## THE TASK
Each line in the data holding "none" should be listed.

(Revision comparison data)
____________________

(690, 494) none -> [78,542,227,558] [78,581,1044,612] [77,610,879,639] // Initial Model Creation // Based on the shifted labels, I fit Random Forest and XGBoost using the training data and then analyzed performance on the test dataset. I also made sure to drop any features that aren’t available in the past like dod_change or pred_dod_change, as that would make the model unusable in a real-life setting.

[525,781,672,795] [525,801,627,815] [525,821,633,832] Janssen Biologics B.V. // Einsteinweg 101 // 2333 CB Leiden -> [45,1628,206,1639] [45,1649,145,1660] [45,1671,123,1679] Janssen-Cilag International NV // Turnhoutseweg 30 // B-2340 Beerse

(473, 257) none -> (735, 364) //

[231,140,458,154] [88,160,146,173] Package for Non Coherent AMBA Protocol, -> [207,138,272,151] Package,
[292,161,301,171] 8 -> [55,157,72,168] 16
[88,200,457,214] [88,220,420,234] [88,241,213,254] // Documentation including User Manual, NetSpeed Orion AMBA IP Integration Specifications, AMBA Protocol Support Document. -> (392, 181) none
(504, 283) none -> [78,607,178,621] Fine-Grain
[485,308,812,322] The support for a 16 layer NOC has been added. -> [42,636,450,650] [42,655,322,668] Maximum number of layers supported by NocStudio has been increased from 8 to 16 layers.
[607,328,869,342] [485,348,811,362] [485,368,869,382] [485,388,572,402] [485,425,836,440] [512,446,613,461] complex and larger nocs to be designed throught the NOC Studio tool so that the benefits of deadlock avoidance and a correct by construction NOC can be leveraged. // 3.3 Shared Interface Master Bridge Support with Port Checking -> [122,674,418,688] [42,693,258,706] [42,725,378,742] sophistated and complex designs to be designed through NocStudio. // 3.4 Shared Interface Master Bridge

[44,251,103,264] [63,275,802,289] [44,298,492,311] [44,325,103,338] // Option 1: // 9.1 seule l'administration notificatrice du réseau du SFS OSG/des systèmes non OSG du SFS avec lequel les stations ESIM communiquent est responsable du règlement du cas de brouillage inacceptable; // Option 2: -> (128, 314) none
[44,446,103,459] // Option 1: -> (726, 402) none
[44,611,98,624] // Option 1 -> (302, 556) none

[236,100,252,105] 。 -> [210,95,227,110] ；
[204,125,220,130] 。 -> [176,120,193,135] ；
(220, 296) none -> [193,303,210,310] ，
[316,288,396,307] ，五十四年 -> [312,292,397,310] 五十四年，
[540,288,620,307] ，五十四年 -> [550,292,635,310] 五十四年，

____________________

## ANSWER BOX
(690, 494) none -> [78,542,227,558] [78,581,1044,612] [77,610,879,639] // Initial Model Creation // Based on the shifted labels, I fit Random Forest and XGBoost using the training data and then analyzed performance on the test dataset. I also made sure to drop any features that aren’t available in the past like dod_change or pred_dod_change, as that would make the model unusable in a real-life setting.
(473, 257) none -> (735, 364) //
[88,200,457,214] [88,220,420,234] [88,241,213,254] // Documentation including User Manual, NetSpeed Orion AMBA IP Integration Specifications, AMBA Protocol Support Document. -> (392, 181) none
(504, 283) none -> [78,607,178,621] Fine-Grain
[44,251,103,264] [63,275,802,289] [44,298,492,311] [44,325,103,338] // Option 1: // 9.1 seule l'administration notificatrice du réseau du SFS OSG/des systèmes non OSG du SFS avec lequel les stations ESIM communiquent est responsable du règlement du cas de brouillage inacceptable; // Option 2: -> (128, 314) none
[44,446,103,459] // Option 1: -> (726, 402) none
[44,611,98,624] // Option 1 -> (302, 556) none
(220, 296) none -> [193,303,210,310] ，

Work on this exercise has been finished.